Task data>

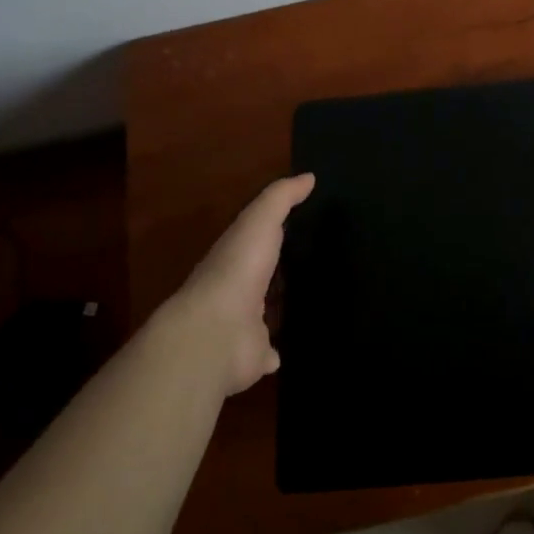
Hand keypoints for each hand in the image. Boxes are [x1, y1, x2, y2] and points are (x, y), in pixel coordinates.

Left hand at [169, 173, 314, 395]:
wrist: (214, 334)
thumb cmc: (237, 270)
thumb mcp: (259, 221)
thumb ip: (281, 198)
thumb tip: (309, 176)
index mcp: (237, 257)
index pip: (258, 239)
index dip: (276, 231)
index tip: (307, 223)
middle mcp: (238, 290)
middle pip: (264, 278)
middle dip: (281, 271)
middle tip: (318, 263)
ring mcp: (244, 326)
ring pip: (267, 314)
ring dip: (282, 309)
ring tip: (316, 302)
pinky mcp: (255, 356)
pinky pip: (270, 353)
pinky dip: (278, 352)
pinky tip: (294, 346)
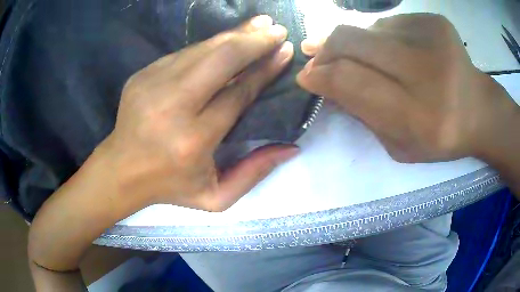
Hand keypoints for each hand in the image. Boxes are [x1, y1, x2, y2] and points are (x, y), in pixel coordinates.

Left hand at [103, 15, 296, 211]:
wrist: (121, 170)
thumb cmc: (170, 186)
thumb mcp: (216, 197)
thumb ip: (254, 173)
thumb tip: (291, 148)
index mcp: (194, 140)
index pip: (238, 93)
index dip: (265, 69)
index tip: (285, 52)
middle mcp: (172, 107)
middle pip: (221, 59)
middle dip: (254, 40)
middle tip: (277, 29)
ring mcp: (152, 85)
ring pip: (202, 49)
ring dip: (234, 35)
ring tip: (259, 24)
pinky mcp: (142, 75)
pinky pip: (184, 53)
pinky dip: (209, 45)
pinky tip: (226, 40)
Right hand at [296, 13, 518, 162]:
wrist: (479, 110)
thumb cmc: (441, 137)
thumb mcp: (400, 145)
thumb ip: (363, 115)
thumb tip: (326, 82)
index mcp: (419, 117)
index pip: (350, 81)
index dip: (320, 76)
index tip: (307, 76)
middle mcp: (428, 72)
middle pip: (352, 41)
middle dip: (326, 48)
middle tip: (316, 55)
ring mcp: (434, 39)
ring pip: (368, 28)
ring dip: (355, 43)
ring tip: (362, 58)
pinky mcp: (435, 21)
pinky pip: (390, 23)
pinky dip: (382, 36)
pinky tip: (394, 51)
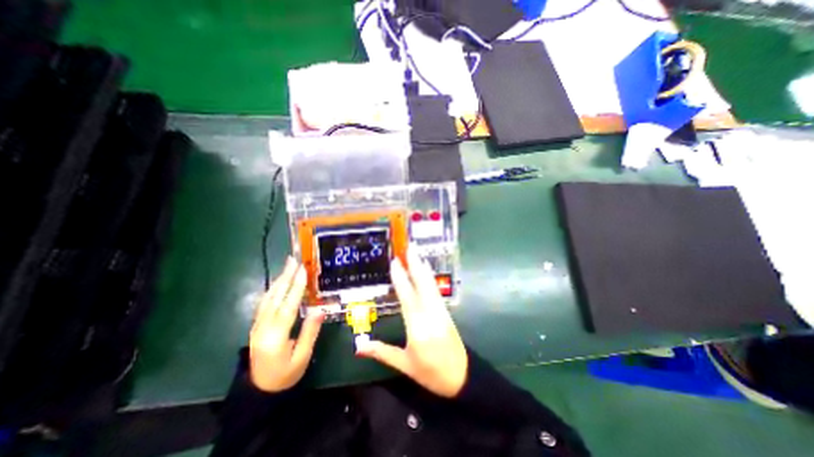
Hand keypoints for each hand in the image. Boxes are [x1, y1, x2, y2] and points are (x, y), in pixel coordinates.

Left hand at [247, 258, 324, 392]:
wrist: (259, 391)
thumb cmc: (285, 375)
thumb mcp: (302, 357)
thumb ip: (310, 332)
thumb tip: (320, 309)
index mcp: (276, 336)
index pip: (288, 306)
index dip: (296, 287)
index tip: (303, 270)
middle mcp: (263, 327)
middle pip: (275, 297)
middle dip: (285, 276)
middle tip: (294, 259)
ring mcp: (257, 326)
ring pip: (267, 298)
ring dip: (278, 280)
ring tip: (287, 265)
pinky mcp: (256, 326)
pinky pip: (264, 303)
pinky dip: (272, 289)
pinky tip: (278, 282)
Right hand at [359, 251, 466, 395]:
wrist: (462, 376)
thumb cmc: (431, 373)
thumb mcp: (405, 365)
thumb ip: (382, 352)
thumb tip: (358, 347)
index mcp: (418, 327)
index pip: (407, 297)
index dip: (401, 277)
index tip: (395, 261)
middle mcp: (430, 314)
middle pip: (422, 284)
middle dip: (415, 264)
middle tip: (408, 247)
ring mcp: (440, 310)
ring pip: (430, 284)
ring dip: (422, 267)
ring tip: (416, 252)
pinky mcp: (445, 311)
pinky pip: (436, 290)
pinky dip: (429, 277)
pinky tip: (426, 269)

To do>
Within the records, tally every line that contains the word "Left". Only the resulting number should be given.

Solved problem>
3